▶ Dataset records
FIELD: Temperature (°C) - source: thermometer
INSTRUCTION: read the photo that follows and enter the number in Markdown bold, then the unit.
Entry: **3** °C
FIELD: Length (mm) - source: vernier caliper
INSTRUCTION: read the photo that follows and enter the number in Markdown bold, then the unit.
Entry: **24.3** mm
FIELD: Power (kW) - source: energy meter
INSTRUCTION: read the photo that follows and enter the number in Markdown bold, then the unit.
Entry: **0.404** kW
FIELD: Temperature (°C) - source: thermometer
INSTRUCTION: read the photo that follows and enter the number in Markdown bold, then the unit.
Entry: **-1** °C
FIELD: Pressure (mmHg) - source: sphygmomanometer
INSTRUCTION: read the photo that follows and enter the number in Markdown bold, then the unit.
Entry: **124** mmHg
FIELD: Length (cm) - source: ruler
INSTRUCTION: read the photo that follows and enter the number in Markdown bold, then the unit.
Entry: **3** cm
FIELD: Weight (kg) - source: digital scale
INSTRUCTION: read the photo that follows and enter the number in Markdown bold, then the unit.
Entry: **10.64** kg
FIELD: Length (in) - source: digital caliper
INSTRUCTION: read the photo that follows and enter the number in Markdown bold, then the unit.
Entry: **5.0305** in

---

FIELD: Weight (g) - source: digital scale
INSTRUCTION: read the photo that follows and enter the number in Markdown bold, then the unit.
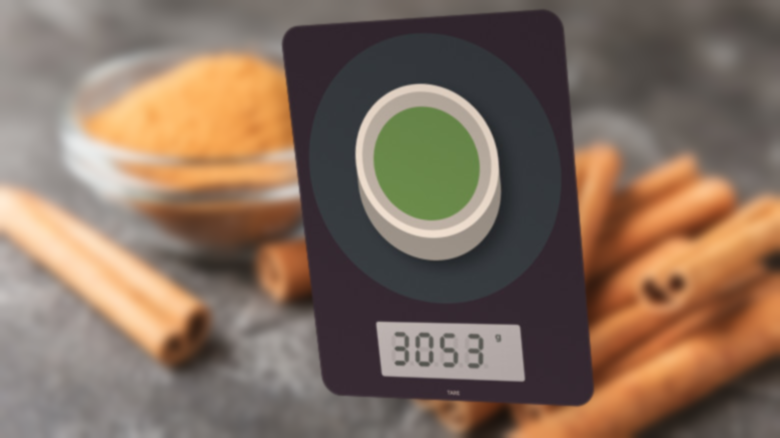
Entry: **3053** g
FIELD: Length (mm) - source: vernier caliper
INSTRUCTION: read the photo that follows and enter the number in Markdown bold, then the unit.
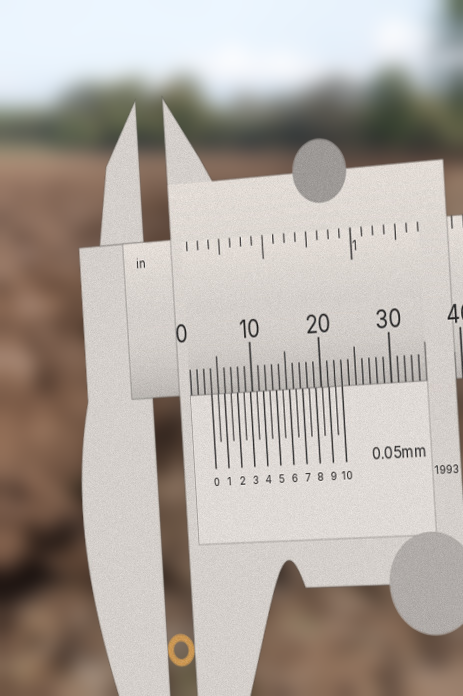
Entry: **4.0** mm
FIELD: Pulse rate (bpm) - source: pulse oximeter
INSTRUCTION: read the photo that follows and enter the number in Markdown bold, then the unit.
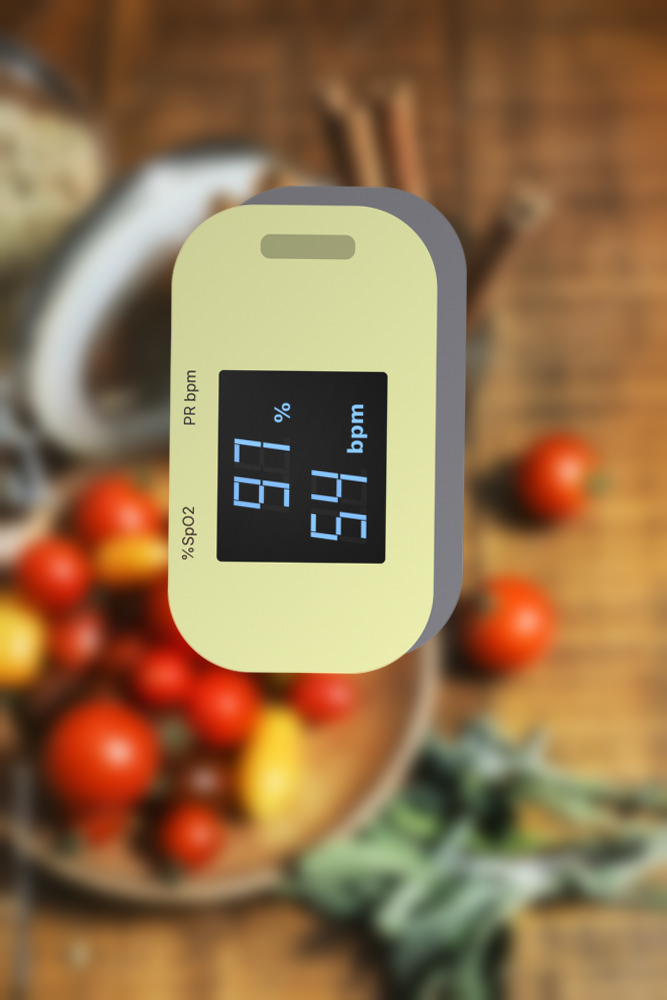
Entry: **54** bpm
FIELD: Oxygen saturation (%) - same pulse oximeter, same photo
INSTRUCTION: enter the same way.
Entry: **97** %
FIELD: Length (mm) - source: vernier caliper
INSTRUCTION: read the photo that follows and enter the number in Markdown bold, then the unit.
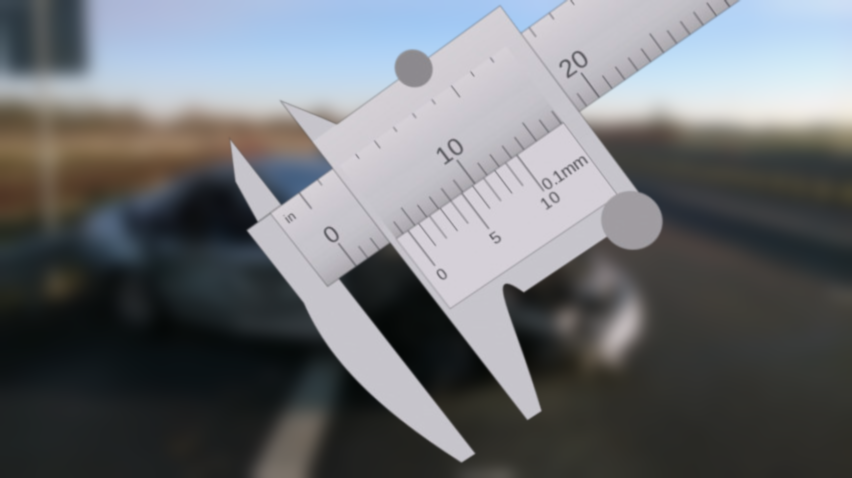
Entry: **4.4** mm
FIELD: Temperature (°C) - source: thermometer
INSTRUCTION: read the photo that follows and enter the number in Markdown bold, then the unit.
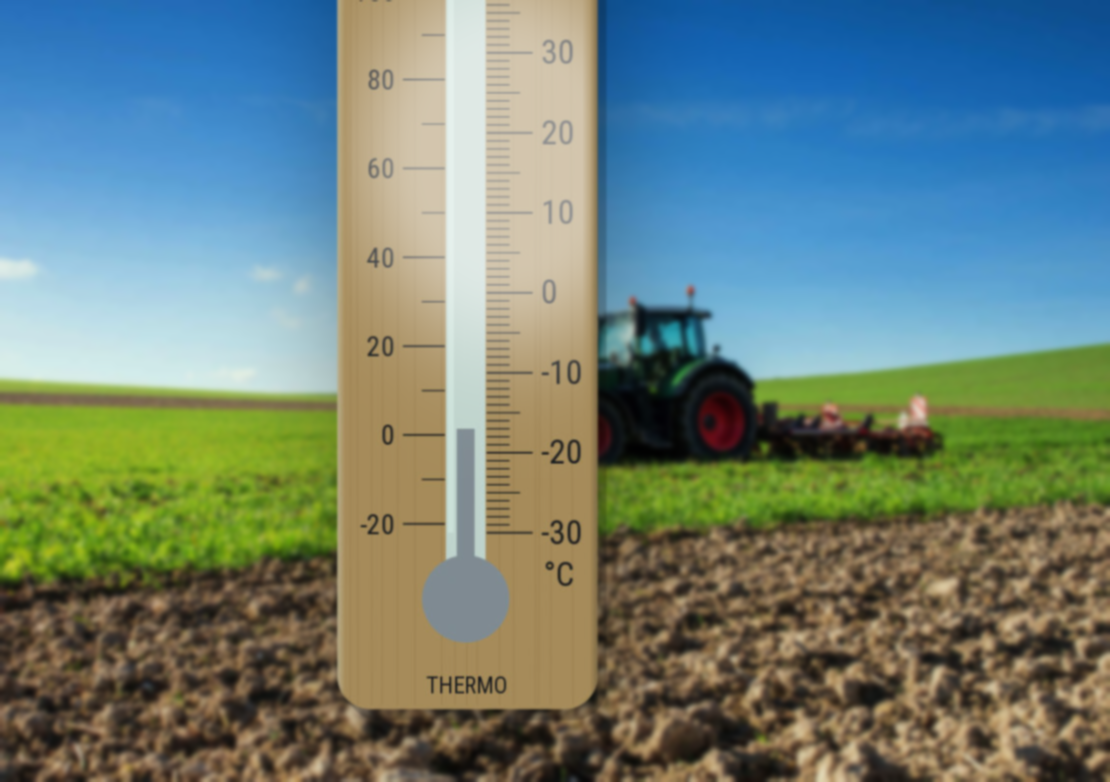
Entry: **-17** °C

▶ Task details
Convert the entries into a numbered list, starting at the line that contains "FIELD: Pressure (mmHg)" and ending at the line that contains "Entry: **3** cm", both included. Leave out any blank lines.

▶ Solution below
1. FIELD: Pressure (mmHg) - source: sphygmomanometer
2. INSTRUCTION: read the photo that follows and enter the number in Markdown bold, then the unit.
3. Entry: **124** mmHg
4. FIELD: Length (cm) - source: ruler
5. INSTRUCTION: read the photo that follows and enter the number in Markdown bold, then the unit.
6. Entry: **3** cm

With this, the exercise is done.